#### STATED PROBLEM A:
Pick out each line of the records that contains the string "collectors", and reproduce those lines in full.

Decrease in real household income

Confederation of British Industry (CBI) made the remarks in an economic forecast report on Monday. The Confederation is a leading business group representing 190,000 companies and businesses in the UK. Analysts at the Confederation of British Industry estimate that due to high inflation, real household incomes will fall by 2.3% by the end of the year, the most significant annual decline since the record began in the mid-1950s. UK wage breakdown will make it difficult for British households to meet ends.

Weakening British GDP growth

High inflation is the primary source of weaker growth, with the record-high cost of living resulting in a “historic squeeze” in household incomes, which will lower consumer spending, CBI warned. “We may avoid technical recession mainly thanks to business investment at the moment being high due to the super-deduction,” CBI director-general Tony Danker told journalists. The group added that the reduction in household budgets, in turn, will weaken GDP growth at the end of this year and in the first half of next year. The group also cut its forecast for UK economic growth this year from its previous estimate of 5.1% to 3.7%. This estimate for 2023 also dropped from 3% to 1%. According to the report, declining wages in the UK and high inflation will be the main reasons for weak economic growth.

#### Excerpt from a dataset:
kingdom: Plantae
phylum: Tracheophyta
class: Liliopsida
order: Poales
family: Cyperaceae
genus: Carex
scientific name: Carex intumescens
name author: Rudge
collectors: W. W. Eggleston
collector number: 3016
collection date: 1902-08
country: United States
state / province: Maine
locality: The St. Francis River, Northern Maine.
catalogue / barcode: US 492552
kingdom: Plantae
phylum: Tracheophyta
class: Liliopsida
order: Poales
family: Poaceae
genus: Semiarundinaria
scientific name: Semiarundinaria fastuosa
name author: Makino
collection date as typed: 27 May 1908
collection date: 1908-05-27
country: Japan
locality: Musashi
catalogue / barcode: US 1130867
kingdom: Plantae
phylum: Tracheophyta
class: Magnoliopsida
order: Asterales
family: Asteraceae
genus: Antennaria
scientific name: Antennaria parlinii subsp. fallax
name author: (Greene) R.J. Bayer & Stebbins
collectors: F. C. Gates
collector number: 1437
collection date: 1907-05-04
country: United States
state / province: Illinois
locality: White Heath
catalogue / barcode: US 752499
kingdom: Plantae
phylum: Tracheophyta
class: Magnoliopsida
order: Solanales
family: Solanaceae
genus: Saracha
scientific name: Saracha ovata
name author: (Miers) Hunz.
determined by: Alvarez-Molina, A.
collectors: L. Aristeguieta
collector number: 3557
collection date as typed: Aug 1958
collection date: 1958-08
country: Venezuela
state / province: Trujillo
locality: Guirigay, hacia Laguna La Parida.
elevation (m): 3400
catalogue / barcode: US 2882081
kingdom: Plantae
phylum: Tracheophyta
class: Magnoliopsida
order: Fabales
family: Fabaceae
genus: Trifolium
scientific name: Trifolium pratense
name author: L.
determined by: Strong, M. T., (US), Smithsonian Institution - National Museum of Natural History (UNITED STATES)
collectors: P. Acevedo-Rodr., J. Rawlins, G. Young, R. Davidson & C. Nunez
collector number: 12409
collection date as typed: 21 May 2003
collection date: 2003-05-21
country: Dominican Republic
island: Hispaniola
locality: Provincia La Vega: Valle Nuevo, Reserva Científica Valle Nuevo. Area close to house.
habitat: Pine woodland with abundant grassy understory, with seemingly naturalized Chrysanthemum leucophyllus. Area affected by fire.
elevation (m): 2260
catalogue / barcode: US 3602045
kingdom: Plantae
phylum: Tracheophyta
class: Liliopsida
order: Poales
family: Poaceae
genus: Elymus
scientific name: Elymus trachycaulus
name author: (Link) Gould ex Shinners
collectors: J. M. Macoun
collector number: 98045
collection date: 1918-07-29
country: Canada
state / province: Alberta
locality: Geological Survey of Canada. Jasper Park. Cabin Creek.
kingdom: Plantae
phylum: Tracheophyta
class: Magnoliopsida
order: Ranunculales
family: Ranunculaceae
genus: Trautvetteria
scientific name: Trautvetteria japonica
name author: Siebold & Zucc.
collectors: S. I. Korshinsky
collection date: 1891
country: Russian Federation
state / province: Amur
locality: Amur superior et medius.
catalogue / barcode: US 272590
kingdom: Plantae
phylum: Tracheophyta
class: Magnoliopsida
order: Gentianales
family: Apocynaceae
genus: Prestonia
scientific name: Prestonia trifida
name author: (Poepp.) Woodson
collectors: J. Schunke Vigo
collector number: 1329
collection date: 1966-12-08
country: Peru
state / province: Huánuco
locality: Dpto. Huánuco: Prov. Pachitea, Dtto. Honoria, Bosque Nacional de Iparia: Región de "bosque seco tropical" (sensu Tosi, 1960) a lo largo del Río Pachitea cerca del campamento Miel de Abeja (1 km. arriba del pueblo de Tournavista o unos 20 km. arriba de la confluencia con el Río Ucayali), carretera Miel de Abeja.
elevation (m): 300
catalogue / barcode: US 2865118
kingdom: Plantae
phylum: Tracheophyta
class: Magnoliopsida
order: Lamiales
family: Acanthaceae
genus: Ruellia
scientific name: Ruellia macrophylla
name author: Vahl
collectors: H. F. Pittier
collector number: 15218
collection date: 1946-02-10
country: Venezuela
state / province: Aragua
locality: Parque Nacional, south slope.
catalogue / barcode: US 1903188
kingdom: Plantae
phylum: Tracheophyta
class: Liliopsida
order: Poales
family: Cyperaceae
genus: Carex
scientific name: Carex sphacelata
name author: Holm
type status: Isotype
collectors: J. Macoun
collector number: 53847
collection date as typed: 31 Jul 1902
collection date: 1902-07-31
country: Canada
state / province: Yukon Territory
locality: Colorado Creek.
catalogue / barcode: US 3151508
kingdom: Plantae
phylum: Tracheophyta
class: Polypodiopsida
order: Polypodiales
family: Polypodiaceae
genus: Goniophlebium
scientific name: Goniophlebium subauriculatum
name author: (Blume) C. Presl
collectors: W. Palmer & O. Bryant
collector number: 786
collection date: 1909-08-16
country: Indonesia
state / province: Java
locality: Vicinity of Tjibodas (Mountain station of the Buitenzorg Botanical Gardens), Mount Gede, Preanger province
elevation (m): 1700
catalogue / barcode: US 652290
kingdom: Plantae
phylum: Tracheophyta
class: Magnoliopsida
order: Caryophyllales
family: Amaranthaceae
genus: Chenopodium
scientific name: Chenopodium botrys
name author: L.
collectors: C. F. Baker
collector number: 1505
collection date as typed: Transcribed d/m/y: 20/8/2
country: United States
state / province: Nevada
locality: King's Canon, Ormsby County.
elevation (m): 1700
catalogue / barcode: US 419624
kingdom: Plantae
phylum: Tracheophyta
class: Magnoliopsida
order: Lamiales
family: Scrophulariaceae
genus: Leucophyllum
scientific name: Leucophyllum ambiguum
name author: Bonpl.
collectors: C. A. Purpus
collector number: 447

#### STATED PROBLEM B:
Identify every percentage figure that appears in the excerpt above on the CBI economic forecast.

#### TASK RESULT A:
collectors: W. W. Eggleston
collectors: F. C. Gates
collectors: L. Aristeguieta
collectors: P. Acevedo-Rodr., J. Rawlins, G. Young, R. Davidson & C. Nunez
collectors: J. M. Macoun
collectors: S. I. Korshinsky
collectors: J. Schunke Vigo
collectors: H. F. Pittier
collectors: J. Macoun
collectors: W. Palmer & O. Bryant
collectors: C. F. Baker
collectors: C. A. Purpus

#### TASK RESULT B:
2.3%, 5.1%, 3.7%, 3%, 1%